* YOUR OBJECTIVE: Say whether each statement agrees with the article on the Lero cyber risk tool, answering yes or no and quoting the deciding words of the article: (a) The new assessment method was developed by researchers at the University of Limerick's Kemmy Business School. (b) The QBowtie model scores threats using historical data alone. (c) The tool produces a rating based on how likely a cyber-threat is and how severe its outcome could be.

Top of SELECTED EXTRACT

Lero researchers develop new cyber risk tool

New tool will help organisations identify and mitigate risk, and inform insurance companies

Photograph: iStock

Photograph: iStock

 

A new cyber risk tool created by researchers at software research centre Lero is aiming to help organisations assess and mitigate the risks from cyber attacks amid a growing threat to businesses,

The tool will also enable insurance companies to design appropriate insurance products.

Lero researchers working in the emerging risk group at University of Limerick’s Kemmy Business School developed the new method of assessment, combining risk matrix and bow-tie models to produce a rating based on the likelihood of a cyber-threat and the potential severity of the outcome.

“Cyber-attacks pose a growing threat to global commerce that is increasingly reliant on digital technology to conduct business. Traditional risk assessment and underwriting practices face serious shortcomings when encountered with cyber threats,” team leader Dr Barry Sheehan said.

“Our cyber-risk classification and assessment framework, QBowtie, is designed to demonstrate the significance of proactive and reactive barriers in reducing companies’ exposure to cyber risk and quantify the risk.

“The QBowtie model can accommodate both historical data and expert opinion and previously known frameworks to score the threats, barriers and escalators for the framework. It also provides a practical framework that allows insurers to assess risks, visualise areas of concern and record the effectiveness of implementing control barriers.”

Bottom of SELECTED EXTRACT
Top of DATA UNDER STUDY

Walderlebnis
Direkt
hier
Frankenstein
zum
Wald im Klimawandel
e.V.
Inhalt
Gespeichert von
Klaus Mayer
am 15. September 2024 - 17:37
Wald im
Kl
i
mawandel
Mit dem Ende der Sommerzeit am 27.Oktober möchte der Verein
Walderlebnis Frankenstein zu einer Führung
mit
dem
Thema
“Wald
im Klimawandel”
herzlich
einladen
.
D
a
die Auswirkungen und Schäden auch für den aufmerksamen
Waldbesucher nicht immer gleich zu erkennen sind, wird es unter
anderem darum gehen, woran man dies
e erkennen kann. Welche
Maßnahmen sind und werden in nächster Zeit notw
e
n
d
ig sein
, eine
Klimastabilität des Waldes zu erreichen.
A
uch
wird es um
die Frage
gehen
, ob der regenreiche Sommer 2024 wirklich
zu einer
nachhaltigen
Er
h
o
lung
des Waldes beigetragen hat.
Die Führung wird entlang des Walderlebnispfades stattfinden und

Bottom of DATA UNDER STUDY

* OUTPUT BELOW:
(a) Yes: "Lero researchers working in the emerging risk group at University of Limerick’s Kemmy Business School developed the new method of assessment"
(b) No: "The QBowtie model can accommodate both historical data and expert opinion and previously known frameworks to score the threats, barriers and escalators for the framework."
(c) Yes: "to produce a rating based on the likelihood of a cyber-threat and the potential severity of the outcome"